The highest point on the Pacific Crest Trail is also one of the most challenging passes to climb. Forrester Pass is at 13,120 feet in elevation and the trail cuts across a snow chute with thousands of feet in drop-off right before the climbing over a saddle. We camped at 10,900 feet and started our ascent at about 6:30 am to time our hike so that we would not be walking in slushy snow and risk post holing. There were some snow drifts on the mountain, making it difficult to stay on the trail, and necessitating some scrambling straight up at times. The snow chute was terrifying for me, with my fear of heights. The only way I could cross it was to follow right behind Darren and step in his footprints, not looking down.

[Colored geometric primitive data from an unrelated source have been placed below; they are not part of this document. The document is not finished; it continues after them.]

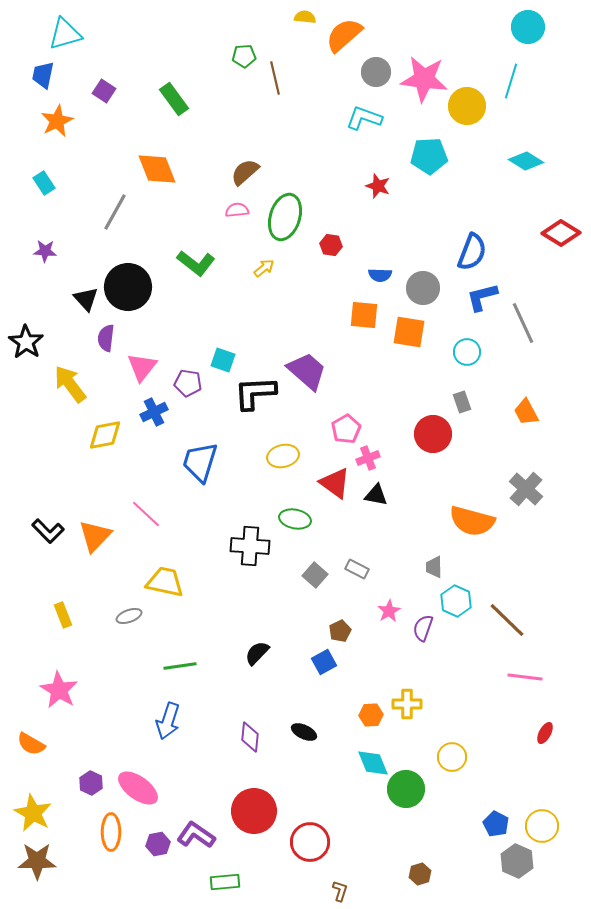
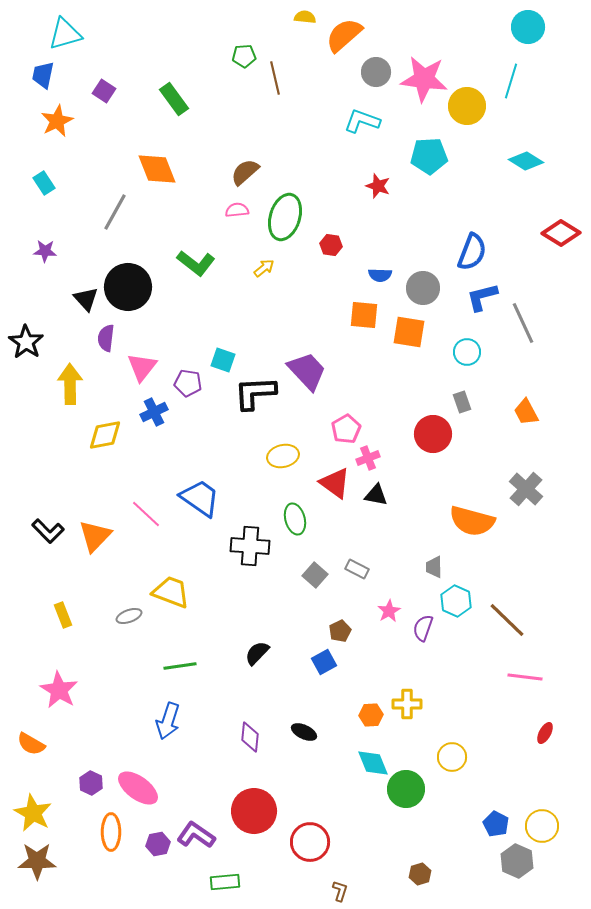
cyan L-shape at (364, 118): moved 2 px left, 3 px down
purple trapezoid at (307, 371): rotated 6 degrees clockwise
yellow arrow at (70, 384): rotated 36 degrees clockwise
blue trapezoid at (200, 462): moved 36 px down; rotated 108 degrees clockwise
green ellipse at (295, 519): rotated 64 degrees clockwise
yellow trapezoid at (165, 582): moved 6 px right, 10 px down; rotated 9 degrees clockwise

We entered Kings Canyon National Park as we began the climb down Forrester Pass. There was quite a bit of snow on the descent, so it was slow-going for us. But having the micro spikes made walking through the snow much easier there and at Glen Pass. Other hikers who didn’t have them were more likely to fall.
We left the trail to resupply and for a rest day in the small town of Independence. When we rejoined the PCT, hiking back on the same 7.5 mile trail we had exited on, we were shocked at how much snow had melted in two days. There was a record-breaking heat wave taking place in the Southwestern US and the Sierras were not exempt. While having less snow to contend with was welcome, the accelerated melt caused a more serious problem: it made the already early season stream crossings much more dangerous. Over the next day and a half, we encountered more and more challenging crossings, sometimes having to walk on logs or knee-high through rushing currents.

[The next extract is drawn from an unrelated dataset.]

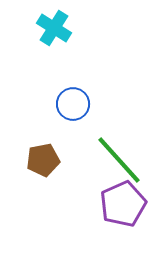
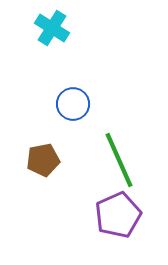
cyan cross: moved 2 px left
green line: rotated 18 degrees clockwise
purple pentagon: moved 5 px left, 11 px down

At mile 802, on the way up to Pinchot Pass, we came to a crossing that took my breath away. It consisted of a waterfall with a narrow crossing point under it. Below the crossing was a 50-foot drop-off into a larger river below. The current was raging and you could not see the bottom of the water. As I watched a couple of people struggling through the crossing from the other side, it was clear that the water was at least thigh-high. One slip would most certainly send you over the 50-foot edge.
Darren and I discussed our options. We knew that there were other notorious crossings ahead, and even if we made it through this one, how would those be with the increased water levels? It was then that we reluctantly decided to turn back. We had promised our family that we would not take any unnecessary risks and we did not feel comfortable continuing.
Back at mile 800 was an intersection with a trail that ended in Kings Canyon National Park, and we began a 15-mile walk to that trailhead, ending mid-morning the next day. We had no idea how we would get a ride out of Kings Canyon but we knew that the trailhead was a popular place, so we hoped for a miracle. And we found a true angel to help us. We were at the trailhead parking lot for no more than 15 minutes before a gentleman approached us and asked if we were waiting for a ride. It turned out he was the pastor of a church in Fresno and he had come back to retrieve his car that he had left while on a few days’ hike north of us. He gladly drove us to Fresno (100 miles), repeatedly refusing our offers to pay for his gas. What a miracle when we needed it!
In Fresno we reviewed our options. Even though we had left the trail, we wanted to continue hiking to Canada. After looking at the weather, snow levels, and logistics, we decided to skip 290 trail miles forward to South Lake Tahoe, bypassing the rest of the high Sierra passes and snow melt. Our hope is that we can make good time toward Canada and then “flip” back to complete the section we missed at a later date, either later this year or at another time.
By a combination of train and buses, it was an easy six-hour trip between Fresno and South Lake Tahoe. Now, preparing for our reentry, we are looking forward to getting back on the trail at mile 1090 and experiencing the PCT again.